Question 74: Which of the following is classified as an antispasmodic agent?
- A. Dicyclomine (Correct Answer)
- B. Physostigmine
- C. Tropicamide
- D. None of the options
Explanation: ***Dicyclomine*** - **Dicyclomine** is an **anticholinergic** medication that works by blocking muscarinic receptors, thereby reducing smooth muscle spasm in the gastrointestinal tract. - It is commonly used to treat symptoms of **irritable bowel syndrome (IBS)**, such as abdominal pain and cramping. *Physostigmine* - **Physostigmine** is a **cholinesterase inhibitor** that increases the concentration of acetylcholine at the synaptic cleft. - It is used to treat **anticholinergic poisoning** by reversing the effects of anticholinergic drugs, rather than acting as an antispasmodic itself. *Tropicamide* - **Tropicamide** is an **anticholinergic** agent primarily used as a **mydriatic** (pupil dilator) and **cycloplegic** (paralyzes the ciliary muscle) for ophthalmic examinations. - Its action is localized to the eye and it does not have significant systemic antispasmodic effects. *None of the options* - This option is incorrect because one of the listed medications is indeed classified as an antispasmodic agent. - When "None of the options" appears as a choice, it should only be selected if all other options are clearly incorrect.

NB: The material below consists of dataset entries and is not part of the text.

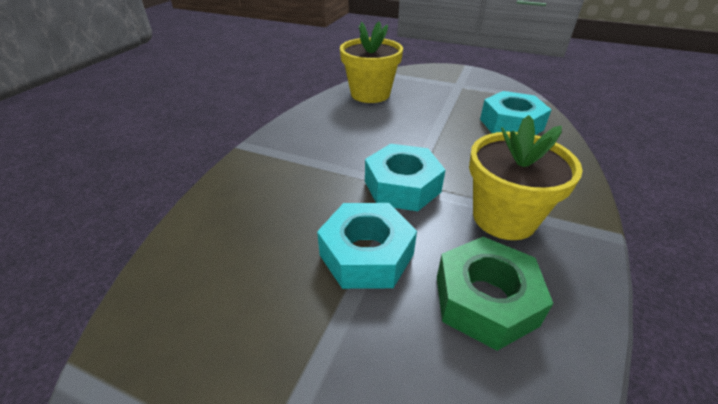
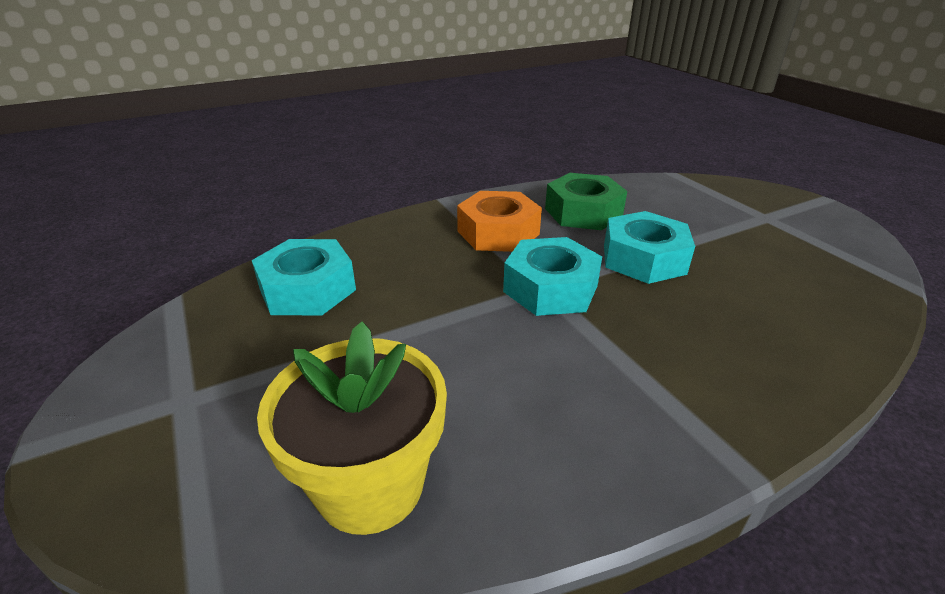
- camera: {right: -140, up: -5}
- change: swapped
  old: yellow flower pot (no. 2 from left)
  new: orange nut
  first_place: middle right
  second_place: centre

Question 75: Which beta-1 antagonist is used in congestive cardiac failure?
- A. Atenolol
- B. Metoprolol (Correct Answer)
- C. Esmolol
- D. Bisoprolol
Explanation: ***Metoprolol*** - **Metoprolol succinate** (extended-release formulation) is a selective **beta-1 antagonist** proven to reduce mortality and hospitalizations in **chronic heart failure with reduced ejection fraction (HFrEF)**. - It works by **reducing heart rate, myocardial oxygen demand**, and preventing adverse cardiac remodeling through inhibition of chronic sympathetic activation. - Along with **bisoprolol and carvedilol**, it is one of the **three beta-blockers with proven mortality benefit** in heart failure trials. *Atenolol* - While atenolol is a selective beta-1 antagonist, it **lacks evidence for mortality benefit** in heart failure. - It has **high hydrophilicity** and renal elimination, leading to less favorable pharmacokinetics compared to metoprolol. - More commonly used for **hypertension and angina** rather than heart failure management. *Esmolol* - **Esmolol** is an ultra-short-acting selective beta-1 antagonist used for **acute control of heart rate** in perioperative and critical care settings. - Its **very short half-life (9 minutes)** makes it unsuitable for chronic management of heart failure. - Administered only **intravenously** and requires continuous infusion. *Bisoprolol* - While **bisoprolol is also approved** for heart failure and has proven mortality benefit (CIBIS-II trial), this question likely expects **metoprolol** as the answer given the historical context. - Both bisoprolol and metoprolol are acceptable answers, but **metoprolol** has been more widely studied and is more commonly cited in Indian medical exams. - Bisoprolol has **greater beta-1 selectivity** than metoprolol but similar clinical outcomes in heart failure.